→ WORK REQUEST:
Please reproduce the text of every row below word for word, leaving the pictures out of your answer.

→ RECORDS:
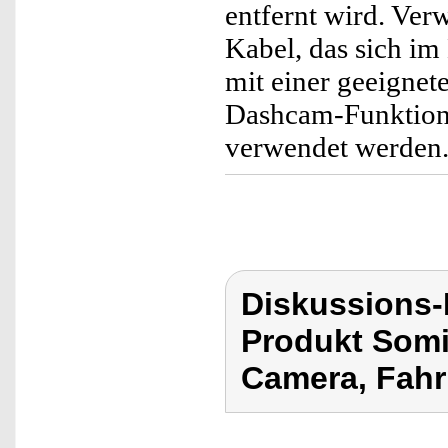
entfernt wird. Ver
Kabel, das sich im
mit einer geeigne
Dashcam-Funktion 
verwendet werden
Diskussions
Produkt Somi
Camera, Fahr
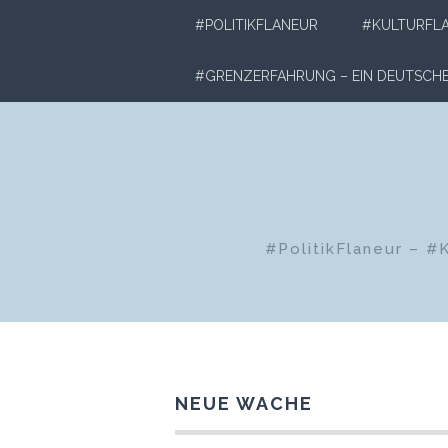
Zum
#POLITIKFLANEUR
#KULTURFL
Inhalt
springen
#GRENZERFAHRUNG – EIN DEUTSC
#PolitikFlaneur – #
NEUE WACHE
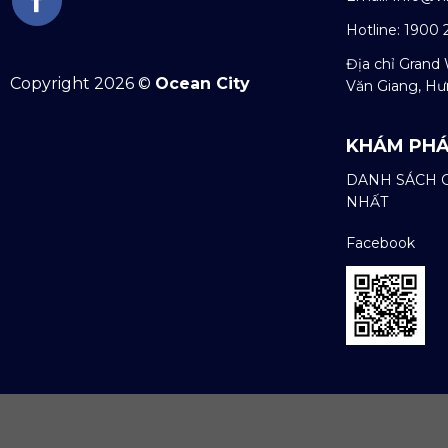
Hotline: 1900 
Địa chỉ Grand 
Copyright 2026 ©
Ocean City
Văn Giang, Hư
KHÁM PHÁ
DANH SÁCH G
NHẤT
Facebook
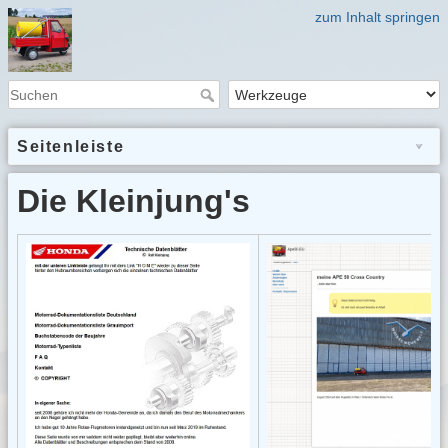
zum Inhalt springen
Seitenleiste
Die Kleinjung's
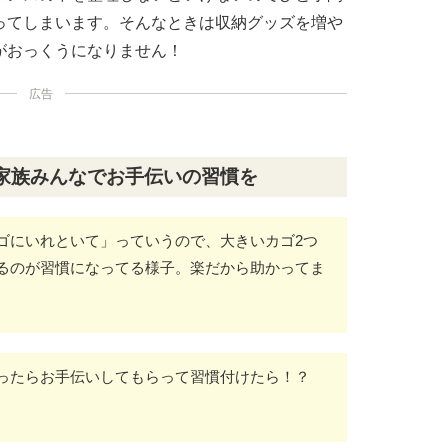
ってしまいます。そんなときは収納グッズを増や
がおっくうになりません！
広告
家族みんなでお手伝いの習慣を
ゴにいれといて」っていうので、大きいカゴ2つ
るのが習慣になってる様子。楽だから助かってま
なったらお手伝いしてもらって習慣付けたら！？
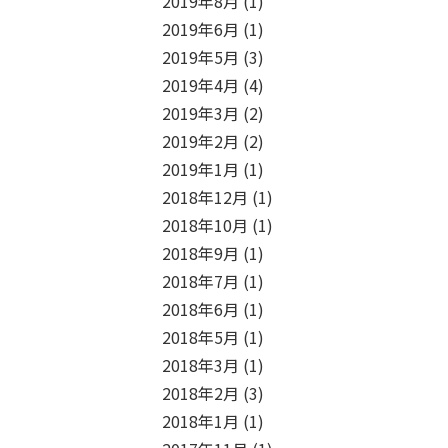
2019年8月
(1)
2019年6月
(1)
2019年5月
(3)
2019年4月
(4)
2019年3月
(2)
2019年2月
(2)
2019年1月
(1)
2018年12月
(1)
2018年10月
(1)
2018年9月
(1)
2018年7月
(1)
2018年6月
(1)
2018年5月
(1)
2018年3月
(1)
2018年2月
(3)
2018年1月
(1)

→ EXERCISE RESULT:
entfernt wird. Ver
Kabel, das sich im
mit einer geeigne
Dashcam-Funktion 
verwendet werden
Diskussions
Produkt Somi
Camera, Fahr
Zum
#POLITIKFLANEUR
#KULTURFL
Inhalt
springen
#GRENZERFAHRUNG – EIN DEUTSC
#PolitikFlaneur – #
NEUE WACHE
Hotline: 1900 
Địa chỉ Grand 
Copyright 2026 ©
Ocean City
Văn Giang, Hư
KHÁM PHÁ
DANH SÁCH G
NHẤT
Facebook
zum Inhalt springen
Seitenleiste
Die Kleinjung's
ってしまいます。そんなときは収納グッズを増や
がおっくうになりません！
広告
家族みんなでお手伝いの習慣を
ゴにいれといて」っていうので、大きいカゴ2つ
るのが習慣になってる様子。楽だから助かってま
なったらお手伝いしてもらって習慣付けたら！？
2019年8月
(1)
2019年6月
(1)
2019年5月
(3)
2019年4月
(4)
2019年3月
(2)
2019年2月
(2)
2019年1月
(1)
2018年12月
(1)
2018年10月
(1)
2018年9月
(1)
2018年7月
(1)
2018年6月
(1)
2018年5月
(1)
2018年3月
(1)
2018年2月
(3)
2018年1月
(1)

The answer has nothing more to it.